🤖 AI Summary
Multimodal large language models (MLLMs) exhibit high vulnerability to adversarial prompting, yet existing jailbreak evaluation methodologies suffer from severe false positives—many purportedly “successful” responses are in fact benign or irrelevant, leading to inflated estimates of attack efficacy. This work identifies the root cause as the neglect of the trade-off between input relevance and out-of-distribution (OOD) strength in current evaluation paradigms. We propose a four-axis evaluation framework and introduce BSD (Balanced Semantic Decomposition), a recursive rewriting strategy that jointly performs semantic decomposition, subtask reconstruction, OOD signal calibration, and visual cue injection. BSD is the first method to consistently generate harmful content while evading safety filters. Evaluated across 13 mainstream MLLMs, BSD achieves a 67% increase in attack success rate, a 21% rise in harmful output generation, and a significant reduction in refusal rates—exposing critical weaknesses in current safety mechanisms.
📝 Abstract
Multimodal large language models (MLLMs) are widely used in vision-language reasoning tasks. However, their vulnerability to adversarial prompts remains a serious concern, as safety mechanisms often fail to prevent the generation of harmful outputs. Although recent jailbreak strategies report high success rates, many responses classified as "successful" are actually benign, vague, or unrelated to the intended malicious goal. This mismatch suggests that current evaluation standards may overestimate the effectiveness of such attacks. To address this issue, we introduce a four-axis evaluation framework that considers input on-topicness, input out-of-distribution (OOD) intensity, output harmfulness, and output refusal rate.

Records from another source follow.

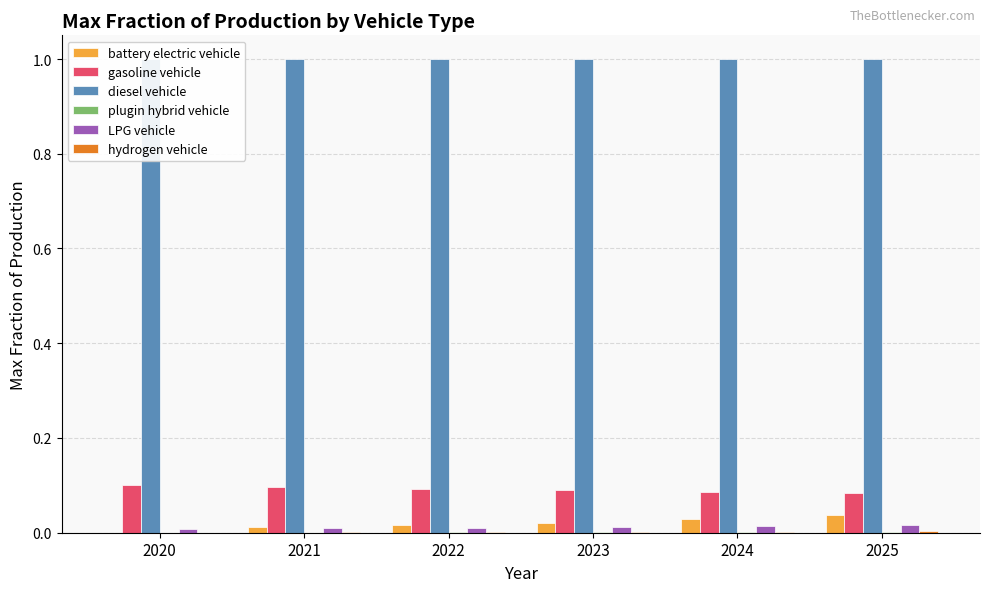

At 2025, list the series in order from largest to smallest.

diesel vehicle, gasoline vehicle, battery electric vehicle, LPG vehicle, hydrogen vehicle, plugin hybrid vehicle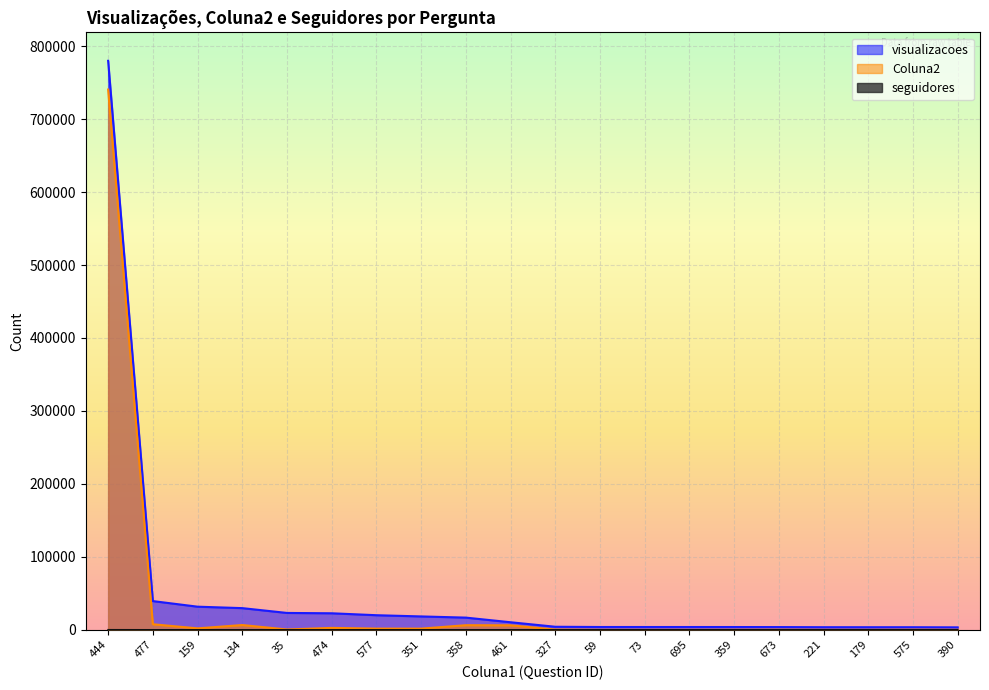

Reading right to left, what are all the values shown in this chart?

visualizacoes: 390=3394	575=3571	179=3574	221=3595	673=3770	359=3837	695=3857	73=3858	59=3875	327=4213	461=10395	358=16743	351=18368	577=20033	474=22686	35=23153	134=29742	159=31732	477=39399	444=779945
Coluna2: 390=72	575=177	179=3	221=21	673=175	359=67	695=20	73=1	59=17	327=338	461=6182	358=6348	351=1625	577=1665	474=2653	35=467	134=6589	159=1990	477=7667	444=740546
seguidores: 390=3	575=3	179=1	221=3	673=6	359=1	695=4	73=4	59=2	327=2	461=6	358=18	351=3	577=1	474=6	35=3	134=2	159=3	477=1	444=72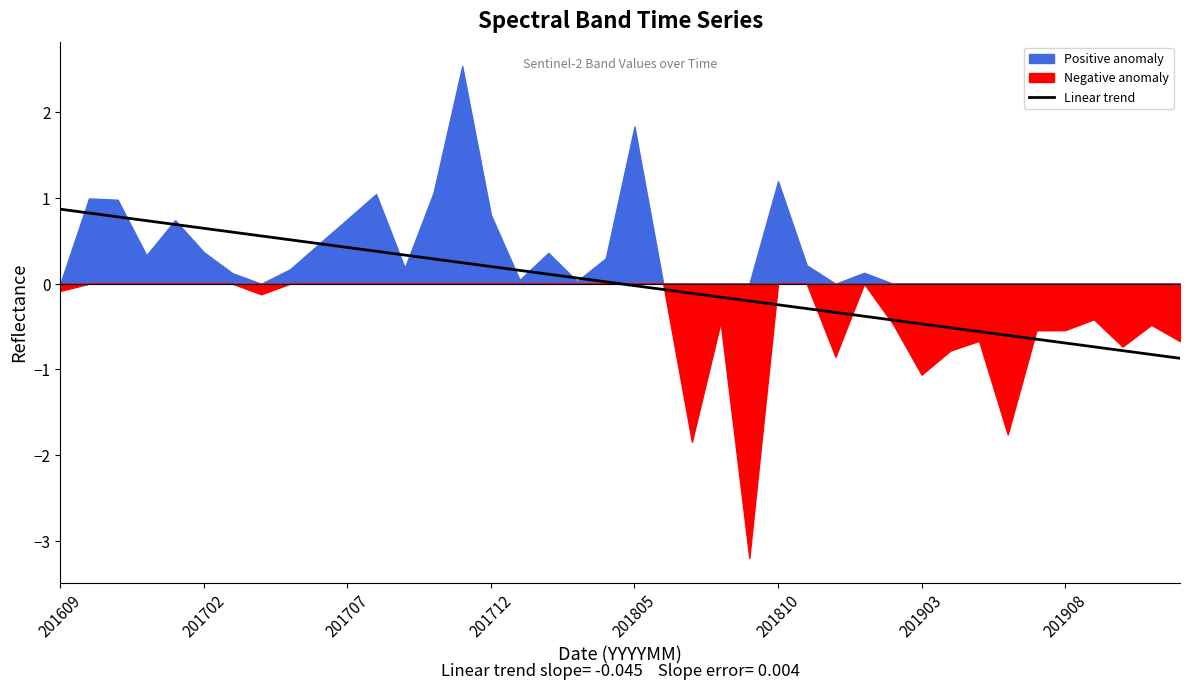

The value of Linear trend at 201712 is 0.2. True or false?

True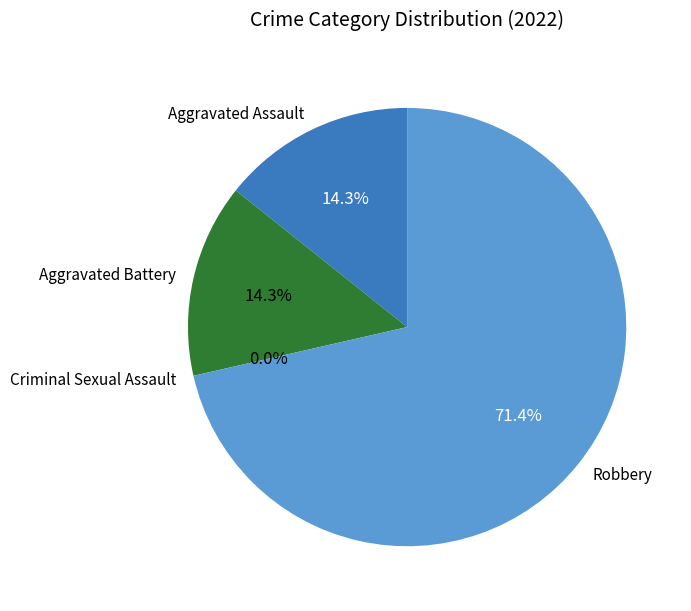

Is there a majority slice in this chart?

Yes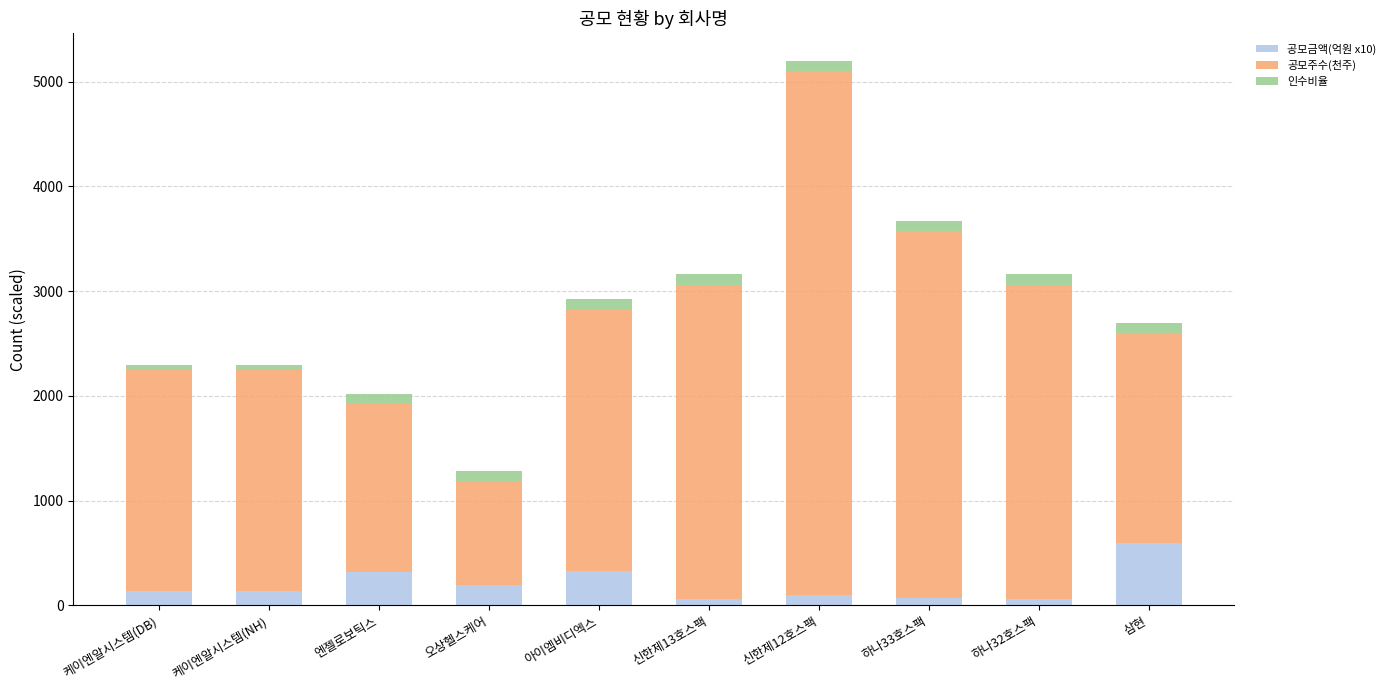

What is the total value across all series at 신한제13호스팩?

3160.0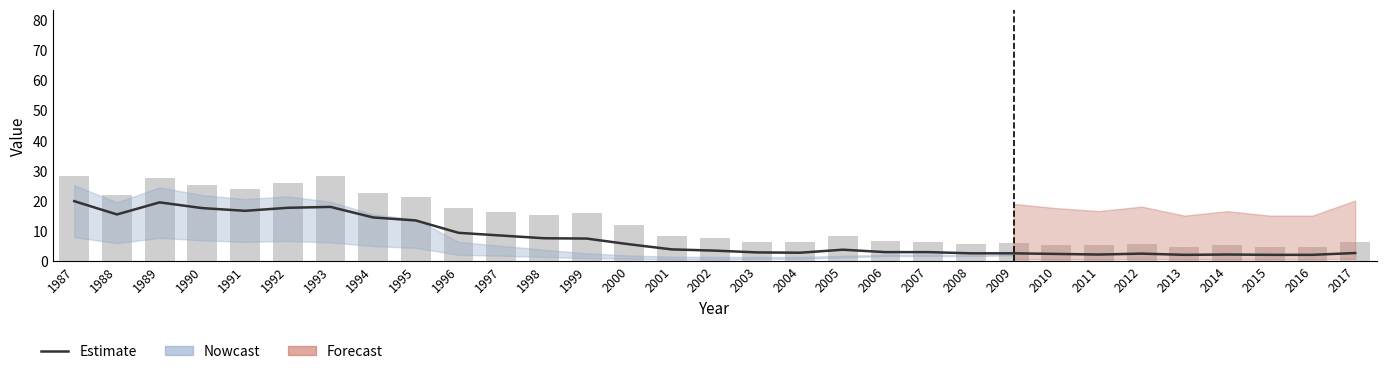

What is the ratio of the value at 2007 to the value at 2002?

0.9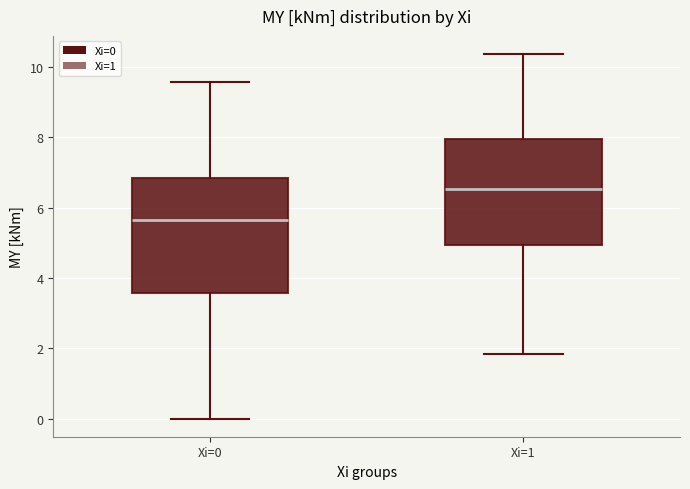

Comparing the boxes themselves (not the whiskers), which one is the tallest?

Xi=0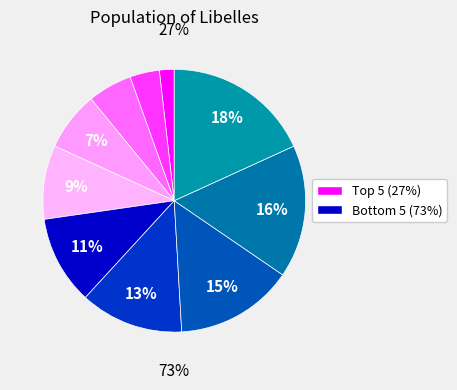

Does any single category account for the majority?

No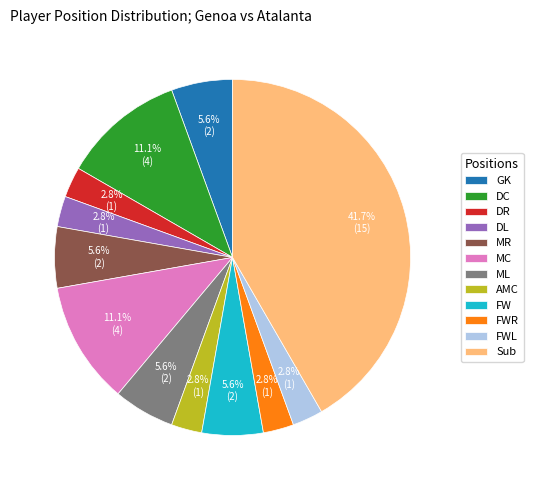

How many slices are in this pie chart?

12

This framework identifies truly effective jailbreaks. In a substantial empirical study, we reveal a structural trade-off: highly on-topic prompts are frequently blocked by safety filters, whereas those that are too OOD often evade detection but fail to produce harmful content. However, prompts that balance relevance and novelty are more likely to evade filters and trigger dangerous output. Building on this insight, we develop a recursive rewriting strategy called Balanced Structural Decomposition (BSD). The approach restructures malicious prompts into semantically aligned sub-tasks, while introducing subtle OOD signals and visual cues that make the inputs harder to detect. BSD was tested across 13 commercial and open-source MLLMs, where it consistently led to higher attack success rates, more harmful outputs, and fewer refusals. Compared to previous methods, it improves success rates by $67%$ and harmfulness by $21%$, revealing a previously underappreciated weakness in current multimodal safety systems.